Another four of the ultra-Maoist regime's former leaders are waiting to see if they will stand trial before a U.N.-backed tribunal for war crimes and crimes against humanity.
The tribunal began its work in 2007 after a decade of on-and-off negotiations between the United Nations and Cambodia over the structure and the functioning of the court.
Chhang, director of the documentation center, said his organization was holding verdict watch gatherings in seven provinces so that rural Cambodians could observe.
Chhang said the verdict may not suit everyone, but he thinks Cambodians will be able to turn over a new leaf once the verdict is announced.
"This is what we have, and then we must move [on]. We have our own identity now, our own family, our own society now. We have to build it, make it strong, to prevent [the past] from happening" again," he said.

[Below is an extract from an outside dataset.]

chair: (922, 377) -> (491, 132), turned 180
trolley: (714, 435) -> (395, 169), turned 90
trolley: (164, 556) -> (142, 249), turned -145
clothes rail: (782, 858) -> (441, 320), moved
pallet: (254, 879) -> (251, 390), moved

On Sunday, parents, siblings, friends and loved ones gathered before monks in a courtyard of the prison site -- now a museum -- to participate in a ceremony to honor the dead. Among them were survivors of S-21, such as Bou Meng, who wept at times during the memorial.
"I have been waiting for justice for 30 years," he said. "If the verdict does not please me, I will be disappointed forever."
Eng Chanthy, 47, lost her father, six brothers and grandfather to the Khmer Rouge due to starvation.
"I believe that justice will be brought by the tribunal court," Chanthy said."I heard Duch was apologizing to the Cambodian people and asking the people to pardon to him, and I don't agree with him asking for freedom."
"I feel that Duch should die in prison. I don't want to see him live in freedom," she said.